Nurse imposter sentenced in Glenwood Springs

A former employee of Glenwood Springs Health Care at 23rd Street and Blake has been arrested for allegedly lying about being a licensed nurse after stints in both Glenwood and an assisted living facility in Evergreen.
Chelsea Self / Post Independent

A woman who worked as a nurse in Glenwood Springs without a license received two years probation, no jail time and no community service at a sentencing hearing Thursday.

Heather Wood, 40, was sentenced to two years probation, which will run concurrently with another sentence for similar charges in Jefferson County. She pleaded guilty in April for the Garfield County charges.

“There’s a reason we have regulations, particularly for nurses,” Graham Jackson, a prosecutor with the 9th District Attorney’s Office, told Judge Denise Lynch during the sentencing hearing Thursday.

Wood apparently wrote prescriptions and cared for patients when she worked at Glenwood Springs Health Care between November 2016 and October 2017.

Wood said in a statement to the court that she began working at Glenwood Springs Health Care as an administrator, but when there was an opening for a part-time nurse, she took it because she was trying to get her family out of a bad situation.

“I did take the extra hours, but I shouldn’t have,” Wood said.

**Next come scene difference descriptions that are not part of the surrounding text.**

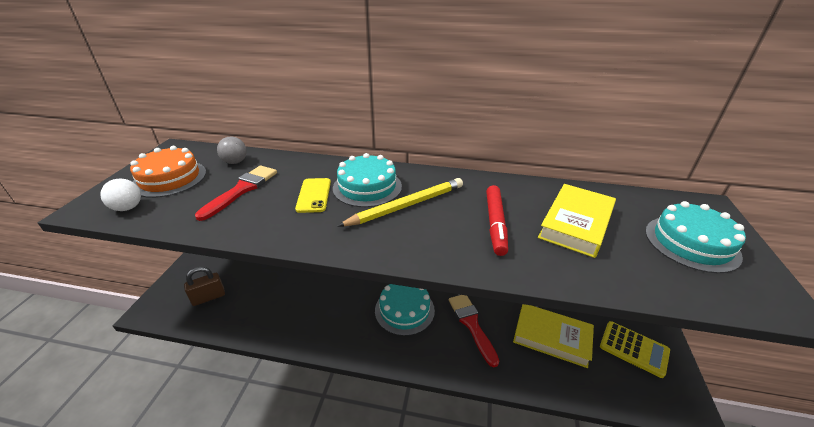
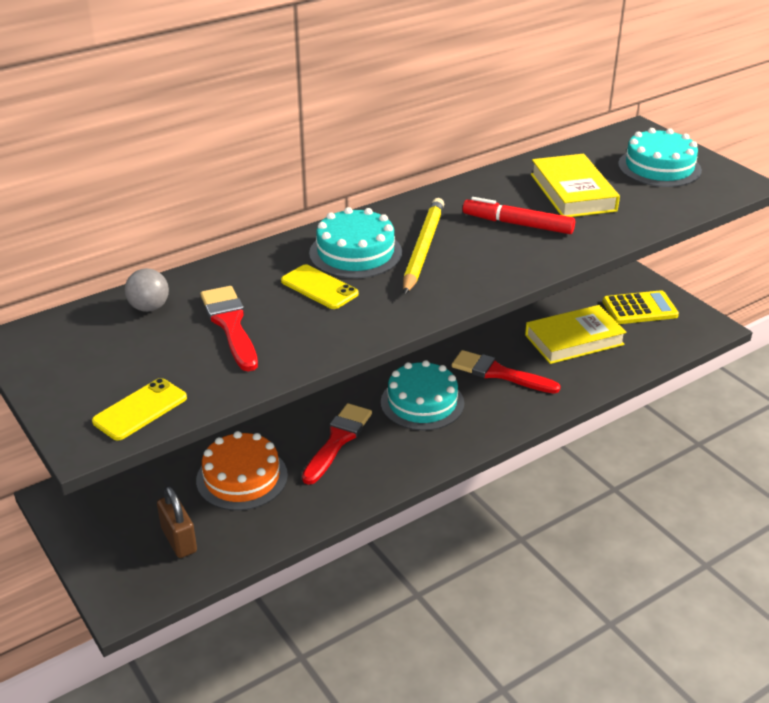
camera: 45 degrees left, 0 degrees up
(128, 208) = (140, 409): white ball -> yellow phone
(170, 178) = (110, 364): orange cake -> orange cake (242, 477)
(208, 297) = (179, 540): brown padlock -> brown padlock turned 45 degrees counterclockwise
(336, 299) = (338, 440): none -> red brush
(495, 224) = (517, 224): red marker -> red marker turned 150 degrees clockwise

According to court documents, Wood “represented verbally that she was licensed,” but would not provide proof of the documents. Eventually, staff gave her 30 minutes to show her license, but when she couldn’t, she “left and never returned,” according to an affidavit.

Just before taking the job in Glenwood Springs, Wood worked for the Elk Run Assisted Living Community in Evergreen, resulting in similar charges of impersonating a nurse, to which she pleaded guilty in April.

“This was something she did on the Front Range, and then came up here and did the same thing,” Jackson said.

Wood appeared in court in a wheelchair, and suffers from multiple sclerosis, according to her attorney, Kevin Cahill.

Wood “takes full responsibility for what happened here,” Cahill said.

Tim Sprouse, whose wife was an alleged victim of Wood when she worked as a nurse without a license in Evergreen, spoke at the sentencing hearing by phone.

“I would like to stress the fact that Ms. Wood did cause extreme hardship and financial harm on us,” Sprouse said.

Wood appeared out of custody, as she is beginning two years supervised probation as part of her Jefferson County sentence. In that case, she also received a suspended prison sentence, meaning she will go to prison if she violates her parole.

The 9th District probation will run concurrently to the other supervised parole.

Wood is currently living in Texas, and is serving her probation there based on the interstate compact.

Jackson requested Wood be sentenced to community service as well, “to give back to the community that she took from previously.”

Wood’s medical condition would make it difficult to fulfill useful community service, Lynch said, and she also must complete community service in Jefferson County.

Sprouse said he doubted Wood’s condition, saying that when Wood worked in Evergreen three years ago, she was energetic, healthy and “peppy.”

“She’s a master manipulator, and I urge the court to consider that in the sentencing hearing today,” Sprouse said.

Jackson said he had reviewed the documentation, and that there was no reason to doubt Wood’s diagnosis.